A beneficial instrument in this regard is the ULIP or Unit Linked Insurance Plan. Besides offering a mix of insurance and investment under one product, it also offers considerable tax benefits. The returns of a ULIP are taxed. However, this taxation is subject to various terms and conditions. Let’s learn more about the same in this article.
How does a ULIP work?
A ULIP is essentially an insurance product that offers the policyholder an opportunity to invest in the financial instruments of their choice. The premiums paid for a ULIP are divided into two uses – one part is used to create the life cover and the other part is used for investment. The latter portion is pooled with money from other policyholders, and each investor is assigned a number of units as per their share of the pooled amount.

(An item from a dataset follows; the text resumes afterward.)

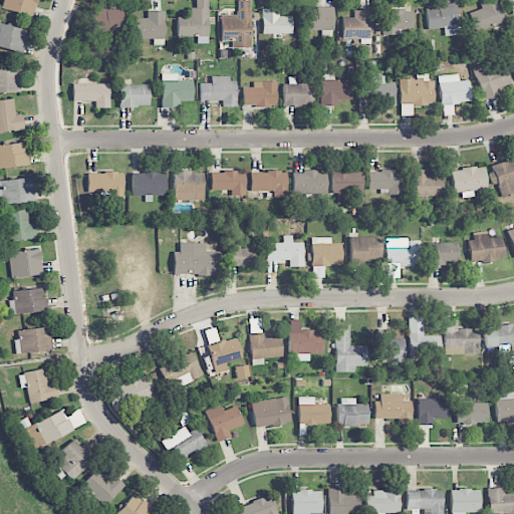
[(33,16),(35,0),(3,0),(2,10),(33,16)]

One can invest in equity or debt ULIPs, or even opt for a mix of both via balanced funds. Equity funds yield higher returns on average at the cost of more risk, while debt funds are preferable for those with a low-risk appetite. The returns for each kind of asset class can be calculated with the help of a ULIP calculator.

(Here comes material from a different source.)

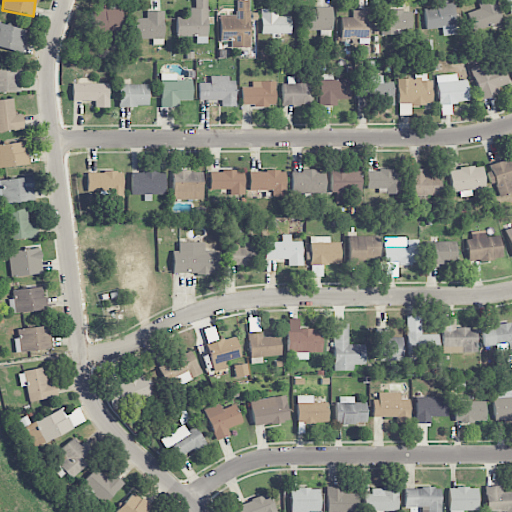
[(176,17),(176,37),(195,37),(195,44),(207,44),(206,0),(193,0),(194,8),(189,8),(189,17),(176,17)]
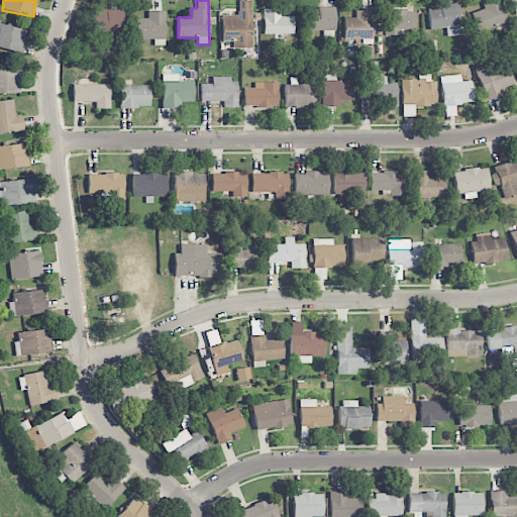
[(221,15),(221,39),(233,39),(233,48),(252,47),(251,0),(238,1),(238,15),(221,15)]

The taxation on returns can also differ depending on the kind of instrument in which the instrument was made.
Tax exemption on ULIP proceeds
As per Section 10 (10D) of the Income Tax Act of 1961, the returns a policyholder receives from a ULIP are exempted from taxation. This taxation is subject to several terms and conditions. Nevertheless, this particular tax benefit makes a ULIP an appealing option for tax-savvy investors in comparison to other investment options.
The above benefit received a major amendment with the Budget 2021. As per this amendment, ULIP returns are taxable if the yearly premium of the plan goes above Rs 2.5 lakhs. This ULIP taxation is applicable even if the premium exceeds this limit for a single year of the plan.

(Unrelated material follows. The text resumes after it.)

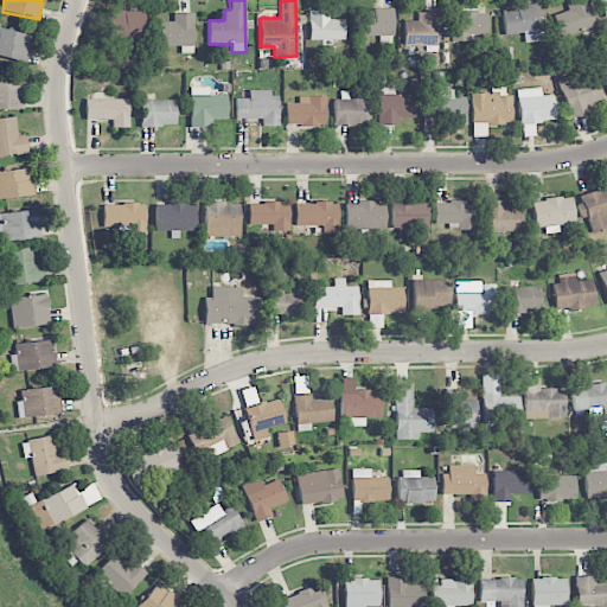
[(595,26),(587,0),(566,0),(569,11),(553,16),(558,38),(595,26)]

- No taxation on death benefits
The taxation limits are valid only for the gains that your ULIP attains via investment. The death benefit amount that the beneficiaries receive on the demise of the policyholder is exempted from taxation on all grounds.
Deduction on ULIP premiums
Apart from tax exemption on ULIP returns, this type of insurance coverage offers another promising tax benefit. Section 80C of the ITA outlines several financial instruments and expenses which can help you claim tax deductions. Life insurance plans are one such instrument. Since ULIPs come under the life insurance category, one can claim Section 80C deduction.
The premiums paid towards your ULIPs can be claimed as deductions up to a maximum of Rs 1.5 lakhs. However, as with Section 10 (10D) ULIP taxation, there are terms and conditions here as well.
If the plan has been bought before April 1, 2012, then the premium must be less than 20% of the claim amount to enjoy the deduction. If the policy has been bought after April 1, 2012, then the premium must be less than 10% of the claim amount to be eligible for this deduction.
Things to note about taxation on ULIPs
- As some may know, ULIPs have a lock-in period of five years. The policyholder cannot withdraw the money from the plan until the plan has completed at least five years. After the end of the lock-in period, the policyholder can make partial withdrawals on their plan. These partial withdrawals are also exempted from taxation.
- Another thing to note about the lock-in period is that if the policyholder surrenders the policy during this period, the tax benefits they may have gained until now may be reversed.
- The tax benefits mentioned in the article may not be applicable if you are opting for the new tax regime since many tax exemptions and deductions have been scrapped within the new regime.
Do read the terms and conditions of the policy before signing it. Ensure to use tools such as the ULIP calculator to make well-informed decisions. Tax benefits are subject to amendments in tax laws. Consult a tax professional before proceeding.